*Task inputs*:

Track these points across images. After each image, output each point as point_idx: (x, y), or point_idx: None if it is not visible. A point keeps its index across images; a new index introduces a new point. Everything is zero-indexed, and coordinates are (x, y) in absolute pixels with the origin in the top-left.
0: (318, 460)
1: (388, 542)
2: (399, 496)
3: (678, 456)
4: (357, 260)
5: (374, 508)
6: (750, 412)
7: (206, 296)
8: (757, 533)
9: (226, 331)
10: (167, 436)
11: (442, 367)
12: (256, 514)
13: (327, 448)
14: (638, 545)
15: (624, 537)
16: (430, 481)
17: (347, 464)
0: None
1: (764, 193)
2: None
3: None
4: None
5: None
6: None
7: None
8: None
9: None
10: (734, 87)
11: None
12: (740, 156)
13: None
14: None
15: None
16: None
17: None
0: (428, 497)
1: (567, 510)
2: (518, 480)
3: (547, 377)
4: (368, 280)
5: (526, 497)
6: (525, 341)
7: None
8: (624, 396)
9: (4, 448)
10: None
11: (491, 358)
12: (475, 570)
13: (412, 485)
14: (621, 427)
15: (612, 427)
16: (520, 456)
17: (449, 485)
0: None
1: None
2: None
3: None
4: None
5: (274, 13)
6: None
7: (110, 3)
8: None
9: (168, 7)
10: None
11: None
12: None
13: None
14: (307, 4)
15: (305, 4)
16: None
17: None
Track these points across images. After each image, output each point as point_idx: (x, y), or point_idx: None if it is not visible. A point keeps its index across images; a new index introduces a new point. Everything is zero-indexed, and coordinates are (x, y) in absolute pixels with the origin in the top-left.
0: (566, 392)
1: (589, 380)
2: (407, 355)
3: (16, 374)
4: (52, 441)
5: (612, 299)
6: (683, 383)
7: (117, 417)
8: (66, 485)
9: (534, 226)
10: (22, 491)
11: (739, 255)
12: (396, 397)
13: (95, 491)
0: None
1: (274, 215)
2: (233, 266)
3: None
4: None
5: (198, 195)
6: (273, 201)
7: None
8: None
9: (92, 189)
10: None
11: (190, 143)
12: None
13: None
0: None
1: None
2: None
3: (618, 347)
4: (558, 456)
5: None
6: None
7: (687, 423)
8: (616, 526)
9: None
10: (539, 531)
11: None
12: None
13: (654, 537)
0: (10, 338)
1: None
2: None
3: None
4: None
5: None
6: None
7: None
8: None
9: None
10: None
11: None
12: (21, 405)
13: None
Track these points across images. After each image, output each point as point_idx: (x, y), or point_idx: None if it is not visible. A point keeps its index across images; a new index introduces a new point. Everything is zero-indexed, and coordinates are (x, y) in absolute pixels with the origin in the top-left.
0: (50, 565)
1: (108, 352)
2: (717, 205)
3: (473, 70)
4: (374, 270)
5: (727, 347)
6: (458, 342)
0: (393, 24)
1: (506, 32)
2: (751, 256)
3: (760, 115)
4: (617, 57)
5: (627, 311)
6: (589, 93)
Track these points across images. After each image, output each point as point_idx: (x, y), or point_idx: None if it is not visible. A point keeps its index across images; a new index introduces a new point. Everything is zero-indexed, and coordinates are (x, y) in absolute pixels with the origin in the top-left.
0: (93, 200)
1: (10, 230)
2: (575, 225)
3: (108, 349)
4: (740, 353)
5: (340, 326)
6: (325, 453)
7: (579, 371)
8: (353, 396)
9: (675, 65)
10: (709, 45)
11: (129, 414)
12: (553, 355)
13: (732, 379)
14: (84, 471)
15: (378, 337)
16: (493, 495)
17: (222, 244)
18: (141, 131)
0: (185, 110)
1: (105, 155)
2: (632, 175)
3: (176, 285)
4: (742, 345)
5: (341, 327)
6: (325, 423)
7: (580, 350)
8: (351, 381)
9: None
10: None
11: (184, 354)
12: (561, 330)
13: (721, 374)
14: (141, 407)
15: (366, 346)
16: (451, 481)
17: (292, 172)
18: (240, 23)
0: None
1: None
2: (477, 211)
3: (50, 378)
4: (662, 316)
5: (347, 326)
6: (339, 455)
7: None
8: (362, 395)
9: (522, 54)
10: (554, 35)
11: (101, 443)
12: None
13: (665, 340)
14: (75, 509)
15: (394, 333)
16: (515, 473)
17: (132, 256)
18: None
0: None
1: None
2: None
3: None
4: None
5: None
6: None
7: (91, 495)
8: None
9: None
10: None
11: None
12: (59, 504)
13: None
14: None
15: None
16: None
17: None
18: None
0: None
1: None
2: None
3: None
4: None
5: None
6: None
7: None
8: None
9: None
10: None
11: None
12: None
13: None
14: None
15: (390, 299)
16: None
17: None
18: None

*Do this*:
Reproduce the data above from its first line up to and including the line with "15: (612, 427)".

*The completed task*:
Track these points across images. After each image, output each point as point_idx: (x, y), or point_idx: None if it is not visible. A point keeps its index across images; a new index introduces a new point. Everything is zero-indexed, and coordinates are (x, y) in absolute pixels with the origin in the top-left.
0: (318, 460)
1: (388, 542)
2: (399, 496)
3: (678, 456)
4: (357, 260)
5: (374, 508)
6: (750, 412)
7: (206, 296)
8: (757, 533)
9: (226, 331)
10: (167, 436)
11: (442, 367)
12: (256, 514)
13: (327, 448)
14: (638, 545)
15: (624, 537)
16: (430, 481)
17: (347, 464)
0: None
1: (764, 193)
2: None
3: None
4: None
5: None
6: None
7: None
8: None
9: None
10: (734, 87)
11: None
12: (740, 156)
13: None
14: None
15: None
16: None
17: None
0: (428, 497)
1: (567, 510)
2: (518, 480)
3: (547, 377)
4: (368, 280)
5: (526, 497)
6: (525, 341)
7: None
8: (624, 396)
9: (4, 448)
10: None
11: (491, 358)
12: (475, 570)
13: (412, 485)
14: (621, 427)
15: (612, 427)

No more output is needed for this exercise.